+++ RECORDS FOR PROCESSING

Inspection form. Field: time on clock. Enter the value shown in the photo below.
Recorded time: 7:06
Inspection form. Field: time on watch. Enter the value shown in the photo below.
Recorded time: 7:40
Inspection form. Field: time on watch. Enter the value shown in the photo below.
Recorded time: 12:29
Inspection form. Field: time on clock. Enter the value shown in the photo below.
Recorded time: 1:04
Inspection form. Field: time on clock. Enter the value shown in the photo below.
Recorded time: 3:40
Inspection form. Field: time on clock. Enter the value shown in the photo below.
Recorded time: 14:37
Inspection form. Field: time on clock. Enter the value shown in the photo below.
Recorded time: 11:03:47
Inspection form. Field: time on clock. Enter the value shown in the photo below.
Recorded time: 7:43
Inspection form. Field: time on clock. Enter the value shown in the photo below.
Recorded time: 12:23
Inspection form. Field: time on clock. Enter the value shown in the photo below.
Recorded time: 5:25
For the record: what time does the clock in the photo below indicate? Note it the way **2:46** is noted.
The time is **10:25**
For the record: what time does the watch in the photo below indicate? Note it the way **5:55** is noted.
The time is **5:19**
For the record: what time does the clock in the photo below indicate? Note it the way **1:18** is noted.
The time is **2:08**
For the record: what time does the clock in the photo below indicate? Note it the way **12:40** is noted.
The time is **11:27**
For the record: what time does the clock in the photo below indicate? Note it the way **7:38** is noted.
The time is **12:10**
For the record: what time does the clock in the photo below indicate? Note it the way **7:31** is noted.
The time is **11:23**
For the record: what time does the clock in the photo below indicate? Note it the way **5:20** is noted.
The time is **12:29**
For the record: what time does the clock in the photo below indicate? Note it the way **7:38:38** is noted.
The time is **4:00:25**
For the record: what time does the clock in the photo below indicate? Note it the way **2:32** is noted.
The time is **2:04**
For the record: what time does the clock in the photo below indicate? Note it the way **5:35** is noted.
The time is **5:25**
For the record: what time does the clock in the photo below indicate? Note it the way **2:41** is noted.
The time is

++++++

WRITTEN REQUEST:
Reproduce all of the material above word for word, from its first line through its last.

COMPLETED TASK:
Inspection form. Field: time on clock. Enter the value shown in the photo below.
Recorded time: 7:06
Inspection form. Field: time on watch. Enter the value shown in the photo below.
Recorded time: 7:40
Inspection form. Field: time on watch. Enter the value shown in the photo below.
Recorded time: 12:29
Inspection form. Field: time on clock. Enter the value shown in the photo below.
Recorded time: 1:04
Inspection form. Field: time on clock. Enter the value shown in the photo below.
Recorded time: 3:40
Inspection form. Field: time on clock. Enter the value shown in the photo below.
Recorded time: 14:37
Inspection form. Field: time on clock. Enter the value shown in the photo below.
Recorded time: 11:03:47
Inspection form. Field: time on clock. Enter the value shown in the photo below.
Recorded time: 7:43
Inspection form. Field: time on clock. Enter the value shown in the photo below.
Recorded time: 12:23
Inspection form. Field: time on clock. Enter the value shown in the photo below.
Recorded time: 5:25
For the record: what time does the clock in the photo below indicate? Note it the way **2:46** is noted.
The time is **10:25**
For the record: what time does the watch in the photo below indicate? Note it the way **5:55** is noted.
The time is **5:19**
For the record: what time does the clock in the photo below indicate? Note it the way **1:18** is noted.
The time is **2:08**
For the record: what time does the clock in the photo below indicate? Note it the way **12:40** is noted.
The time is **11:27**
For the record: what time does the clock in the photo below indicate? Note it the way **7:38** is noted.
The time is **12:10**
For the record: what time does the clock in the photo below indicate? Note it the way **7:31** is noted.
The time is **11:23**
For the record: what time does the clock in the photo below indicate? Note it the way **5:20** is noted.
The time is **12:29**
For the record: what time does the clock in the photo below indicate? Note it the way **7:38:38** is noted.
The time is **4:00:25**
For the record: what time does the clock in the photo below indicate? Note it the way **2:32** is noted.
The time is **2:04**
For the record: what time does the clock in the photo below indicate? Note it the way **5:35** is noted.
The time is **5:25**
For the record: what time does the clock in the photo below indicate? Note it the way **2:41** is noted.
The time is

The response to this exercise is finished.